Im folgenden finden sich englischsprachige Ausführungen (Auszüge aus einem Newsletter der NIETZER & HÄULSER Wirtschaftskanzlei . Attorneys at Law (USA) zur Fragestellung, inwieweit nach US-amerikanischem Recht Muttergesellschaften für „Employment Practices“ ihrer im Ausland gelegenen Tochtergesellschaften haften (dies gilt sowohl für US-amerikanische Mütter und deutsche Töchter wie auch für den Fall einer deutschen Mutter und einer US-amerikanischen Tochter). Wie üblich gilt auch hier, dass sich die Rechtsprechung fortentwickelt und daher bei konkreten Fragestellungen up-to-date Rechtsrat eingeholt werden muss!
Foreign-owned subsidiaries doing business in the United States may expose their parent companies to liability for employment practices carried out in the United States. Thus, an employee of the US. subsidiary who brings a lawsuit for employment discrimination may claim that the parent should be liable for the acts of its subsidiary. Foreign multinationals often establish separately incorporated entities to conduct business in the United States. These entities may act entirely independently of the parent and be staffed locally Or, they may be principally staffed by expatriates who take direction directly from the patent company. More often than not, the situation falls somewhere between these two extremes. The subsidiary will have power to enter into contracts with third parties and will be staffed primarily by locally hired US. employees. However, parent country expatriates may hold key executive positions and thus take direction from the parent company. The courts will employ a four-part test to determine whether a parent company is liable for the subsidiary‘s conduct. A parent and subsidiary may be found to represent a single, integrated enterprise if there is sufficient evidence of (1) interrelation of operations, (2) centralized control of labor relations, (3) common management, and ownership or financial control.

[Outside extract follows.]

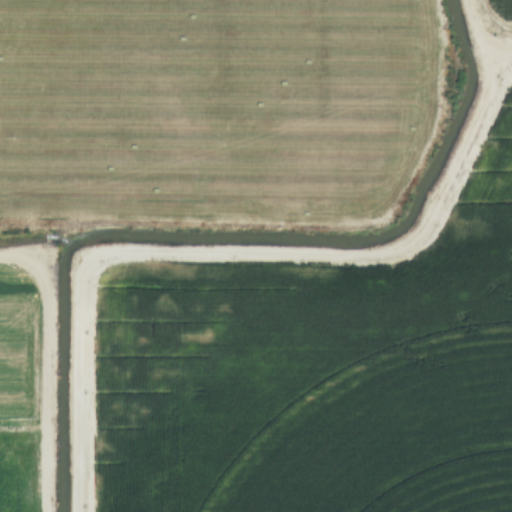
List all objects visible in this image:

For the first, interrelation of operations, the following facts ar considered as relevant:
- whether the parent was involved directly in the subsidiary‘s daily decisions relating to production, distribution, marketing and advertising; whether the two entities shared employees, services, records and equipment;
- whether the entities commingled bank accounts, accounts receivable, inventories and credit lines; whether the parent maintained the subsidiary‘s books;
- whether the parent issued the subsidiary‘s paychecks; and
- whether the parent prepared and filed the subsidiary‘s tax returns,
In evaluating the key factor of control over labor relations, the court considered:
- whether the subsidiary had a separate human resources department;
- whether it established its own employment policies and made its own decisions regarding hiring firing and discipline of employees;
- whether employment applications were sent to the parent;
- whether personnel status reports were sent to the parent;
- whether the subsidiary cleared major employment decisions with the parent; and
- whether the parent made a practice of shifting employees between the parent and the subsidiary.

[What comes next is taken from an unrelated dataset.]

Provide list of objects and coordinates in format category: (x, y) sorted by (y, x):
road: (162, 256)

The two remaining factors, i.e., common management and common ownership or financial control, were held to be “ordinary aspects of the parent-subsidiary relationship,“ so that the mere possession of a controlling stock interest would not joint employer liability.

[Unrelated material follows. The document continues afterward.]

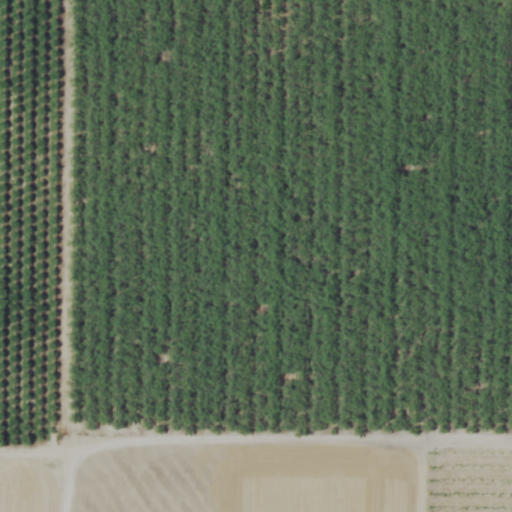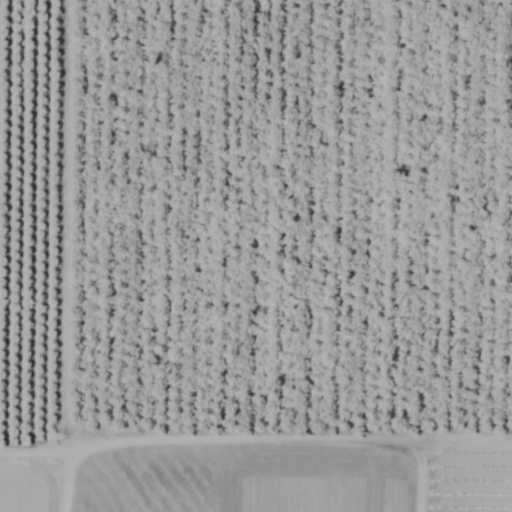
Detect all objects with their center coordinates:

Certain administrative safeguards would strengthen an argument against a finding of a joint employer status. Ideally, the parent and subsidiary should have separate personnel functions. At least on the local level, the subsidiary should be responsible for its own hiring decisions, as well as designating salary ranges, providing benefits and imposing discipline. Each company should have separate employment policy manuals. This does not mean that the policies must differ in substance, but the manuals themselves should be distinct. The parent may review and even approve personnel policies for the US. subsidiary without necessarily implicating the parent in the subsidiary‘s personnel decisions, since the joint employer analysis focuses less on approval of policy decisions than it does on actually implement decisions and engaging in more than rubber-stamp review. However, the more frequent and extensive the reporting, the more likely it will be that the parent will be considered a joint employer, quarterly or monthly reports on personnel matters would be of less concern than today.